=== SOURCE PASSAGE ===
- - -

Trump’s singling out of news media as ‘the enemy’ is troubling, says Paul Vallely

THE exclusion of the BBC, together with leading United States news organisations, from a White House press briefing may seem a small matter. So may President Donald Trump’s announcement that he is to boycott the White House correspondents’ annual dinner, at which every US President since 1924 has been the guest of honour.

But we should all be concerned that the leader of the foremost military superpower repeatedly brands as a peddler of “fake news” and an “enemy of the people” any journalist who dares to criticise or even question him.

Alarm bells should ring at the phrase “enemy of the people”, which has been used by repressive regimes throughout history, from the French Revolution to Soviet Stalinism. It was a favourite device of the Nazi propaganda minister, Joseph Goebbels.

The internet meme Godwin’s Law insists that you lose any argument once you are reduced to drawing a parallel with Hitler and the Nazis. But this wry observation on worldwide web wildness seems less funny than it did with the arrival of President Trump.

Last week, I suggested that President Trump’s persistent blurring of the line between fact and fiction, and his preference for ideological opinion over empirical truth, was not stupid, but sinister (Comment, 24 February). It is the modern equivalent of the propaganda technique known as “The Big Lie” — the telling of untruths so “colossal” that few would believe that anyone “could have the impudence to distort the truth so infamously”. The quotation comes from the man who formulated the notion in 1925. It is in Chapter 10 of Adolf Hitler’s Mein Kampf.

Hitler, another man who bluffed his way into power via the ballot box, suggests that “the great majority of a nation is so feminine in its character and outlook that its thought and conduct are ruled by sentiment rather than by sober reasoning.” To manipulate this, “all effective propaganda must be confined to a few bare essentials,” constantly repeated “in stereotyped formulas”. President Trump’s ex-wife, Ivana, disclosed during their divorce that her husband kept a book of Hitler’s collected speeches, My New Order, in his bedside cabinet.

Hitler left the details to Goebbels, who, early on, launched a systematic assault on the independence of newspapers. One technique was to single out a particular “enemy” for special vilification. For Goebbels, it was The Munich Post, which was eventually closed, and many of its journalists disappeared or were sent to Dachau. Attacks on The New York Times by President Trump’s cronies thus have sobering echoes.

Of course, Godwin’s Law is correct in advocating caution. There are many areas in which parallels between Nazi Germany and Trumpist America do not hold. For all President Trump’s alarmist rhetoric, the US economy is in pretty good shape, unlike that of Weimar Germany; and the checks and balances of the US constitution are robust, as judicial challenges to the Muslim travel ban have shown.

But an independent press is vital to an effective democracy. It scrutinises the actions of the executive and holds it to account. Wilful attempts to undermine this are alarming. All the world should be troubled.

- - -

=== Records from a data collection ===
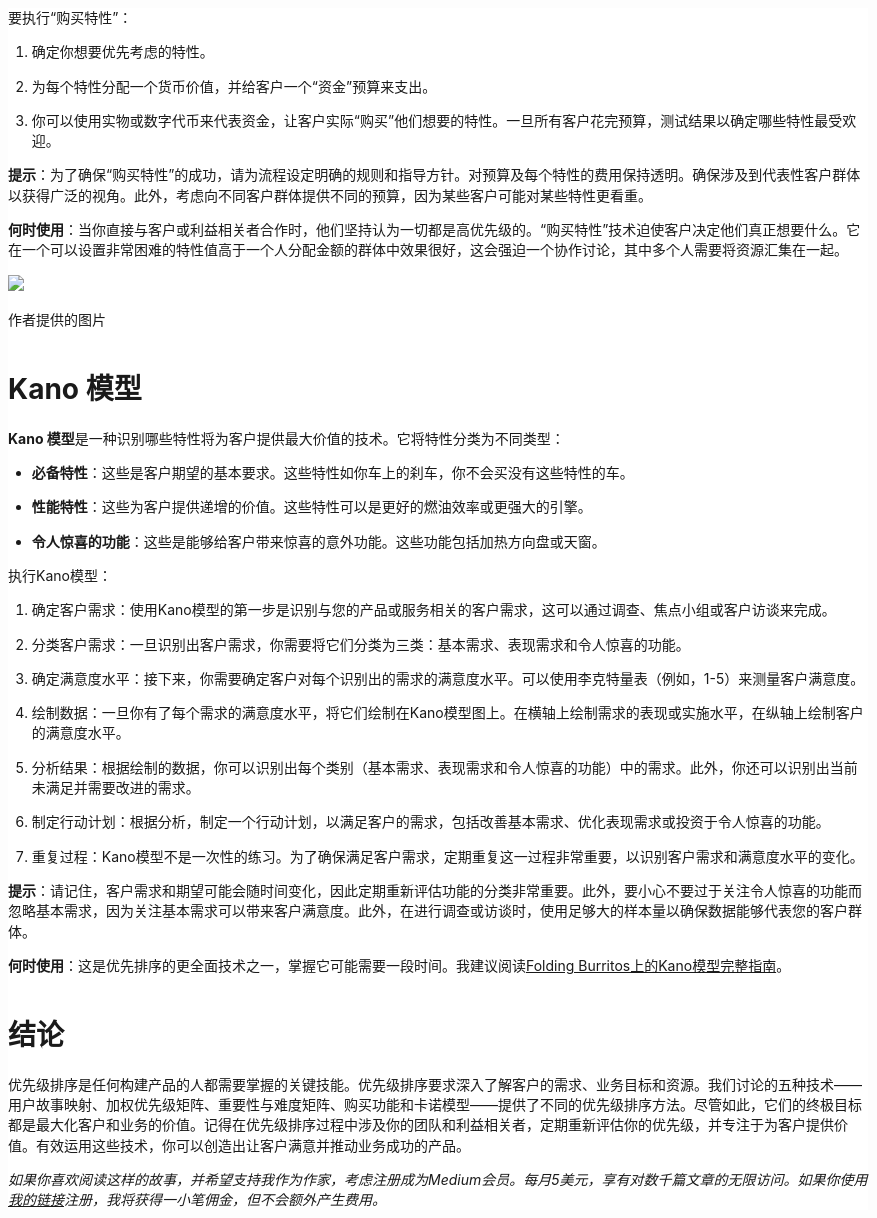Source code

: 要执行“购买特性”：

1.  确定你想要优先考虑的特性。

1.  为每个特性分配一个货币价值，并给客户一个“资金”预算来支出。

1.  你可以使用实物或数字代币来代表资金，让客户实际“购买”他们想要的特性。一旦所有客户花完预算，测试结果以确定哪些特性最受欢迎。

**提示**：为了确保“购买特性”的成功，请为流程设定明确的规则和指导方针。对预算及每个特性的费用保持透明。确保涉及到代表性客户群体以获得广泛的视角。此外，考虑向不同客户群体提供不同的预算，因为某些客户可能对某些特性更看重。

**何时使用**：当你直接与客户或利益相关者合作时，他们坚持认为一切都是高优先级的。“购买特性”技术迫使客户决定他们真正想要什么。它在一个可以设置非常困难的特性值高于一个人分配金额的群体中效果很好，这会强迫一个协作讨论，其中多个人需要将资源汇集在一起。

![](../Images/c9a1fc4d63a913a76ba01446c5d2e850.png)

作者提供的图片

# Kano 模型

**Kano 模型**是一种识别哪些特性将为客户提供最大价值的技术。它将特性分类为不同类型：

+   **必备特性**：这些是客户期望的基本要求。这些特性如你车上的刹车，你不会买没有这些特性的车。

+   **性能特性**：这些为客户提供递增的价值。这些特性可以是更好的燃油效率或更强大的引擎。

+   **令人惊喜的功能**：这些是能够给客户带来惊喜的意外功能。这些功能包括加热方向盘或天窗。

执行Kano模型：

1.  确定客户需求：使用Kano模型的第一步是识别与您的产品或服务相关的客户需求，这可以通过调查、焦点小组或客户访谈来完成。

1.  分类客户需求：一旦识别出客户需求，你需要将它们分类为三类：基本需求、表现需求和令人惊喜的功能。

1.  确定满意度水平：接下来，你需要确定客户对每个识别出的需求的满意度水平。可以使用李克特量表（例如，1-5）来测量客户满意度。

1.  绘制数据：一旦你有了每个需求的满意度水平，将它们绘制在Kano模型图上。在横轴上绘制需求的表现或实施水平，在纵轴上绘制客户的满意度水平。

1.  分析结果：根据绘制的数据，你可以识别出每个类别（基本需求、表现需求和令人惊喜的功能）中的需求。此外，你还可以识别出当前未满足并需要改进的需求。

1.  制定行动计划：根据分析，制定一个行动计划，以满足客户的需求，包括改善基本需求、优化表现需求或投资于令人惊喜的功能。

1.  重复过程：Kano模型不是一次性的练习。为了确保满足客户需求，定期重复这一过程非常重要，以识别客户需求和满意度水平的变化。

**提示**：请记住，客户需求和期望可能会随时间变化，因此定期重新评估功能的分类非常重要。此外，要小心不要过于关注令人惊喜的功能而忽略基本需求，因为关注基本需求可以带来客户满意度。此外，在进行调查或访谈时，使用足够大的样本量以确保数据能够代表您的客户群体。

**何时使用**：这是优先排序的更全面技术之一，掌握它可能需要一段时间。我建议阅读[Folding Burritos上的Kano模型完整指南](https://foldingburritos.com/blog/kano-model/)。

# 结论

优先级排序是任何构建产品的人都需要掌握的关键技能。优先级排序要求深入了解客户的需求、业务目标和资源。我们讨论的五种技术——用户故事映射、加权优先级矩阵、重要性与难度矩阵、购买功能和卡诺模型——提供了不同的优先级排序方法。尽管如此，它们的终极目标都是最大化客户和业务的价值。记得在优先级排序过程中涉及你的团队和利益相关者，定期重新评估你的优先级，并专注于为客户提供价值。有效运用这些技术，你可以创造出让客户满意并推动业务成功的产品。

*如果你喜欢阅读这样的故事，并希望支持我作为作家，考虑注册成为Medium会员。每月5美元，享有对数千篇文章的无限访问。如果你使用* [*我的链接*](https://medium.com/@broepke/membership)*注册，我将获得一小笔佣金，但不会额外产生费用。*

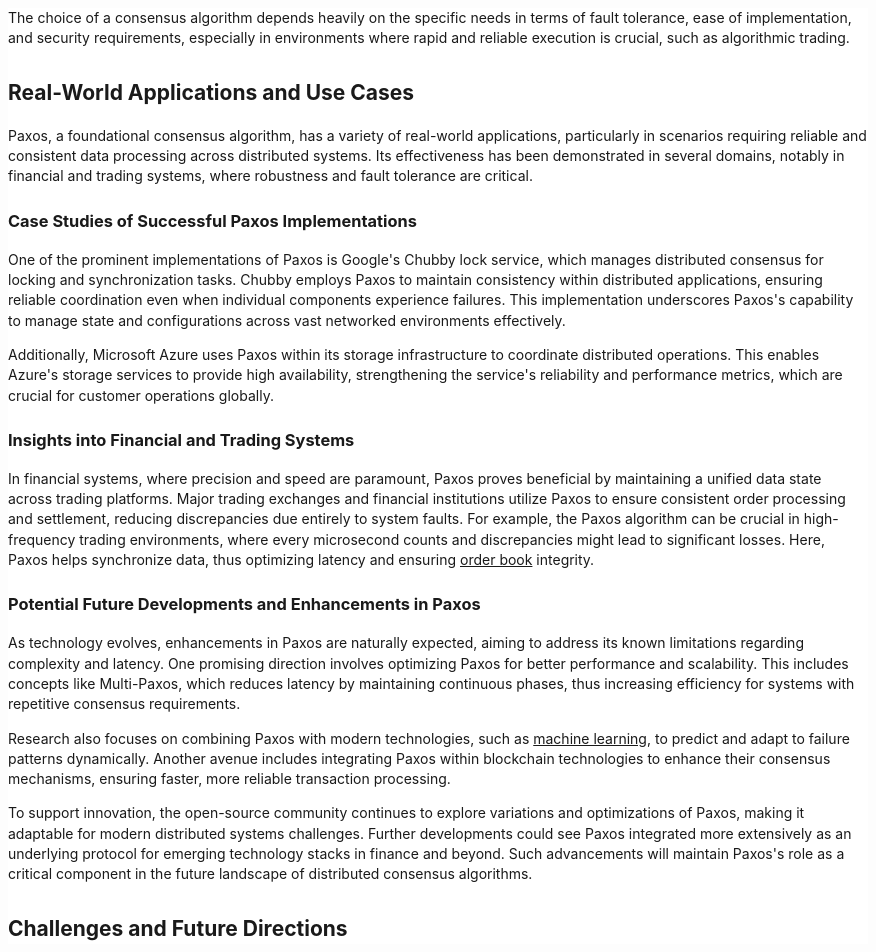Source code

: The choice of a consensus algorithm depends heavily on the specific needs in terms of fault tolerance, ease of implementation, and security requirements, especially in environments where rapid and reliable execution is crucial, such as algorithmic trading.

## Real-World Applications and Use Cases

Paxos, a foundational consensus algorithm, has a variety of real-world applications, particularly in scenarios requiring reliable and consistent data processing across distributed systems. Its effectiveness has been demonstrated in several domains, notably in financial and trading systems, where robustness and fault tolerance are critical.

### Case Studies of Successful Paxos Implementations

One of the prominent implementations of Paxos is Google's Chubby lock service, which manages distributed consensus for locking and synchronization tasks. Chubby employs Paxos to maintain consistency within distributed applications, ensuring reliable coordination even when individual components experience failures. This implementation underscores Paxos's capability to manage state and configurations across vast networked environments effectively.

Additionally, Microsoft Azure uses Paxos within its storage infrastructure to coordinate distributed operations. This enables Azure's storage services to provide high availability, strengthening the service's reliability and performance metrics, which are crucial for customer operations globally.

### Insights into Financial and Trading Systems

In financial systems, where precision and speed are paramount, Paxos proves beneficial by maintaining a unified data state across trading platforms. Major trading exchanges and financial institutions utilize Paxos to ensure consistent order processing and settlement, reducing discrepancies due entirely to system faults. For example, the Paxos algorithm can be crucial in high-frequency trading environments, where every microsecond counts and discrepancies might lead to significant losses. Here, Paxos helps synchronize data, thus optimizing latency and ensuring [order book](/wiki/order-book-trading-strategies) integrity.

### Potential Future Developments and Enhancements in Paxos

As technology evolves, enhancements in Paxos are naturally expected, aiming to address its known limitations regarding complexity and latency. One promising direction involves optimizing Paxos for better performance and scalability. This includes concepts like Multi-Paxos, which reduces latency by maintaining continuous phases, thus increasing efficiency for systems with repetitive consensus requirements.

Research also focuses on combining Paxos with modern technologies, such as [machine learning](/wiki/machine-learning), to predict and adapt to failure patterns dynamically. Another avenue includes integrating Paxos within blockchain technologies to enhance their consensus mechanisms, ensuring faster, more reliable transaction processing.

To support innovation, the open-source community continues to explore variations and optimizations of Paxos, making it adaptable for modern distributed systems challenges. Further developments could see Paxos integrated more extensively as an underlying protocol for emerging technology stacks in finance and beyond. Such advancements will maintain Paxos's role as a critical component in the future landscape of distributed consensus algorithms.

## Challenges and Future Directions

- - -

=== TASKS ===
a) Answer these questions using the commentary on Trump and the press:
(i) Since what year has every US President been the guest of honour at the White House correspondents' annual dinner?
(ii) Which newspaper did Goebbels single out for special vilification as a particular "enemy"?
(iii) What book did Ivana Trump say her husband kept in his bedside cabinet?
b) Reproduce the lines of the records exactly, starting at the line that contains "One of the prominent" and ending at the line that contains "Research also focuses", including both of those lines.

=== SOLUTIONS TO THE EXERCISE ===
a)
(i) 1924
(ii) The Munich Post
(iii) My New Order, a book of Hitler's collected speeches

b)
One of the prominent implementations of Paxos is Google's Chubby lock service, which manages distributed consensus for locking and synchronization tasks. Chubby employs Paxos to maintain consistency within distributed applications, ensuring reliable coordination even when individual components experience failures. This implementation underscores Paxos's capability to manage state and configurations across vast networked environments effectively.

Additionally, Microsoft Azure uses Paxos within its storage infrastructure to coordinate distributed operations. This enables Azure's storage services to provide high availability, strengthening the service's reliability and performance metrics, which are crucial for customer operations globally.

### Insights into Financial and Trading Systems

In financial systems, where precision and speed are paramount, Paxos proves beneficial by maintaining a unified data state across trading platforms. Major trading exchanges and financial institutions utilize Paxos to ensure consistent order processing and settlement, reducing discrepancies due entirely to system faults. For example, the Paxos algorithm can be crucial in high-frequency trading environments, where every microsecond counts and discrepancies might lead to significant losses. Here, Paxos helps synchronize data, thus optimizing latency and ensuring [order book](/wiki/order-book-trading-strategies) integrity.

### Potential Future Developments and Enhancements in Paxos

As technology evolves, enhancements in Paxos are naturally expected, aiming to address its known limitations regarding complexity and latency. One promising direction involves optimizing Paxos for better performance and scalability. This includes concepts like Multi-Paxos, which reduces latency by maintaining continuous phases, thus increasing efficiency for systems with repetitive consensus requirements.

Research also focuses on combining Paxos with modern technologies, such as [machine learning](/wiki/machine-learning), to predict and adapt to failure patterns dynamically. Another avenue includes integrating Paxos within blockchain technologies to enhance their consensus mechanisms, ensuring faster, more reliable transaction processing.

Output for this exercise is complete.